WHAT TO WORK ON: Reproduce every item below word for word, but leave the pictures out.

◇ ◇ ◇ ◇

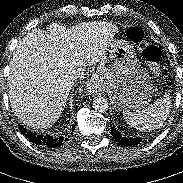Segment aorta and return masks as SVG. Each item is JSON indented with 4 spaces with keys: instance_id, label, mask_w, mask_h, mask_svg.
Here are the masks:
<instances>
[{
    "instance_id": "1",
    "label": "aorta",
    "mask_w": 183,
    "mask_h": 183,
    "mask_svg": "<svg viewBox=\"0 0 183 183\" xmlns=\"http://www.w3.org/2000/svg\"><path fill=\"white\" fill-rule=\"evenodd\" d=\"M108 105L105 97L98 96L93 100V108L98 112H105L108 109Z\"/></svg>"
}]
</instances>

◇ ◇ ◇ ◇

TASK RESPONSE:
Segment aorta and return masks as SVG. Each item is JSON indented with 4 spaces with keys: instance_id, label, mask_w, mask_h, mask_svg.
Here are the masks:
<instances>
[{
    "instance_id": "1",
    "label": "aorta",
    "mask_w": 183,
    "mask_h": 183,
    "mask_svg": "<svg viewBox=\"0 0 183 183\" xmlns=\"http://www.w3.org/2000/svg\"><path fill=\"white\" fill-rule=\"evenodd\" d=\"M108 105L105 97L98 96L93 100V108L98 112H105L108 109Z\"/></svg>"
}]
</instances>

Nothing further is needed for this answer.